### Work instructions
Each line of the data below that contains "umontreal" must be copied.

= Beginning of Section =

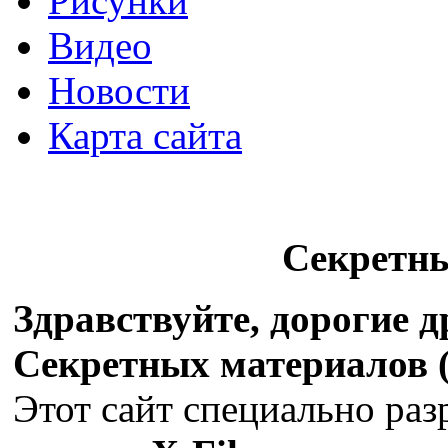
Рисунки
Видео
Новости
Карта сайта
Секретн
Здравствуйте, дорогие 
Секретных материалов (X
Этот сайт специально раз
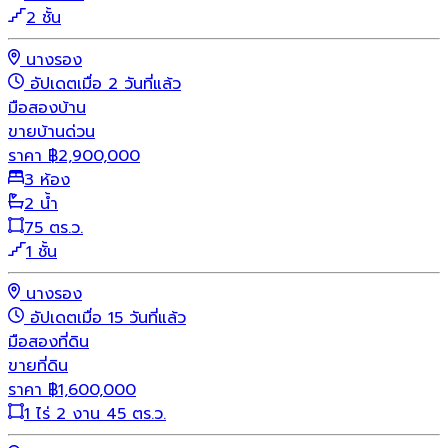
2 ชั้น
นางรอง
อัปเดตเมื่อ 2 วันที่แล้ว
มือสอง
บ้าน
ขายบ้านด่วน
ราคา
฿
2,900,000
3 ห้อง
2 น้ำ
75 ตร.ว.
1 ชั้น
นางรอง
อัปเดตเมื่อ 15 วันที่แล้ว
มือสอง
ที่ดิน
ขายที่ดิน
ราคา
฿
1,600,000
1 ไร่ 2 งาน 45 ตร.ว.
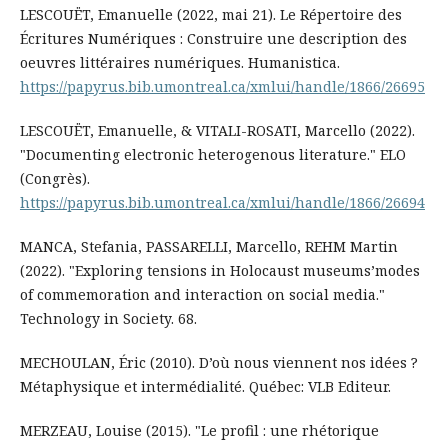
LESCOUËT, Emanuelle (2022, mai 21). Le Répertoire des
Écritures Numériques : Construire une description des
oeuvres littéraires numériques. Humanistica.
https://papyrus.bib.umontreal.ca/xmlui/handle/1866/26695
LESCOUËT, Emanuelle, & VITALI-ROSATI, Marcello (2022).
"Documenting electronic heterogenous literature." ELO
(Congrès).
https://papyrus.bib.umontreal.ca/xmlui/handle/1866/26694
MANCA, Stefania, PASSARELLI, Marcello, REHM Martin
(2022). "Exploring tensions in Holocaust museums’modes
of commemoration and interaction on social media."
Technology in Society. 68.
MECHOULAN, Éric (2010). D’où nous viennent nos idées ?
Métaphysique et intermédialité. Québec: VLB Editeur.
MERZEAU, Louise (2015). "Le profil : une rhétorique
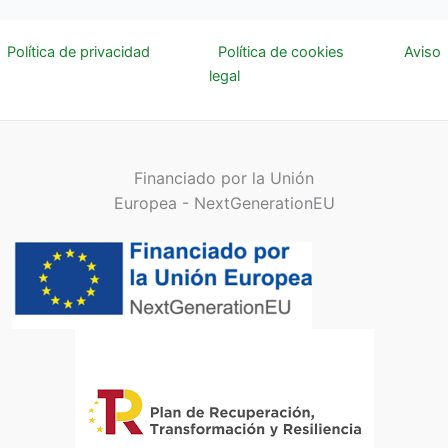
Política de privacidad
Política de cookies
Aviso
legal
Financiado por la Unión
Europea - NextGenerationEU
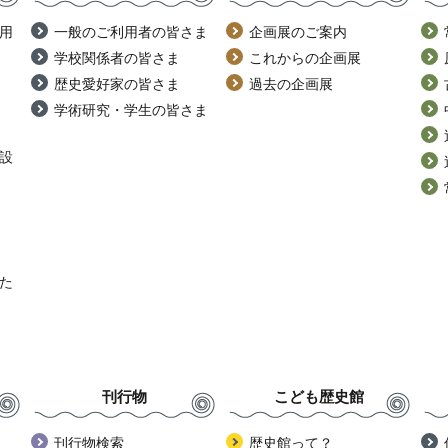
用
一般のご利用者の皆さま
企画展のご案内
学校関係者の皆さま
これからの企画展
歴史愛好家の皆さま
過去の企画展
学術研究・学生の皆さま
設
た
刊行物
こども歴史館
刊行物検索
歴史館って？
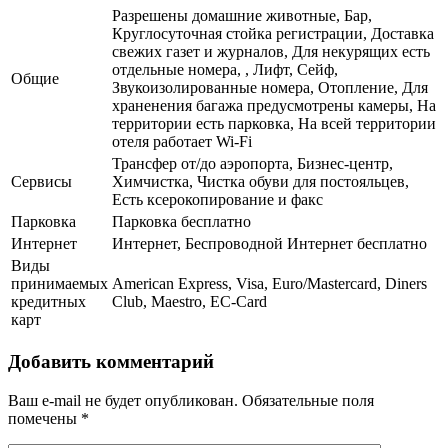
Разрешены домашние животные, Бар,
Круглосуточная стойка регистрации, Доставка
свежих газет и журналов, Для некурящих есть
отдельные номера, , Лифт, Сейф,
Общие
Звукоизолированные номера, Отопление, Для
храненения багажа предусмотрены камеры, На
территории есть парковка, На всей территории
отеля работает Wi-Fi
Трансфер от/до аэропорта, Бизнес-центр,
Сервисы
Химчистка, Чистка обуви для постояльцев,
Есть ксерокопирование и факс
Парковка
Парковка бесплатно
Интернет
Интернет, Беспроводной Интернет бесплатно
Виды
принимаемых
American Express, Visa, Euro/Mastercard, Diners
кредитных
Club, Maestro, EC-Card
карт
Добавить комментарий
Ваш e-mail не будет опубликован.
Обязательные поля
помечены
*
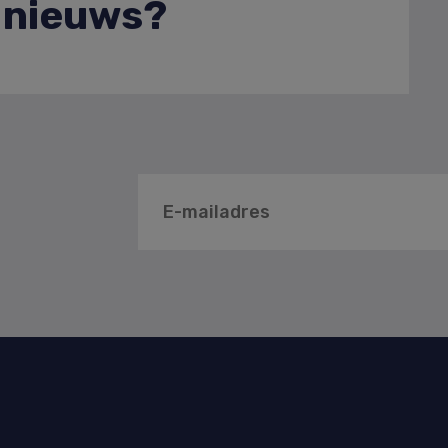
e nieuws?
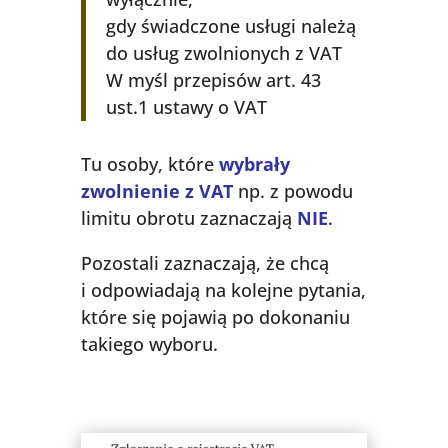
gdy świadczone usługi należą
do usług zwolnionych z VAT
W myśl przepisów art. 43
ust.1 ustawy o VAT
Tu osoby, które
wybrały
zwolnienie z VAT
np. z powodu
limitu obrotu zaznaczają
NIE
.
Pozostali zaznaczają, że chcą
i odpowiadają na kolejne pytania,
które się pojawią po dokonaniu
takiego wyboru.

= End of Section =
= Beginning of Section =

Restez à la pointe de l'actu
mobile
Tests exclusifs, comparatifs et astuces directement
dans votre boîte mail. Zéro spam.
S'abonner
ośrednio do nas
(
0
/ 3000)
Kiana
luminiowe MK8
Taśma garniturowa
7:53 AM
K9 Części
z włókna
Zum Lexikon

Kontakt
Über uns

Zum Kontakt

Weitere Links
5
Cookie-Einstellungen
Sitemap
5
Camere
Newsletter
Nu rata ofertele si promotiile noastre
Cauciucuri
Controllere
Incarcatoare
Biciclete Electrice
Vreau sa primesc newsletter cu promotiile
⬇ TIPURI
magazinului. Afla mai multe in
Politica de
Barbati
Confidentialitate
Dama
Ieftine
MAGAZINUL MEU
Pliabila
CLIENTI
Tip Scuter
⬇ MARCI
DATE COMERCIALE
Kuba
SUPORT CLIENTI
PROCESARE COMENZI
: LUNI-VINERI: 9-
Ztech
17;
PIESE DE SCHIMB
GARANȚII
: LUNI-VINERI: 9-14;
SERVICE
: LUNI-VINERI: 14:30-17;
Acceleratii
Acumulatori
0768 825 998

= End of Section =

### Finished exercise
https://papyrus.bib.umontreal.ca/xmlui/handle/1866/26695
https://papyrus.bib.umontreal.ca/xmlui/handle/1866/26694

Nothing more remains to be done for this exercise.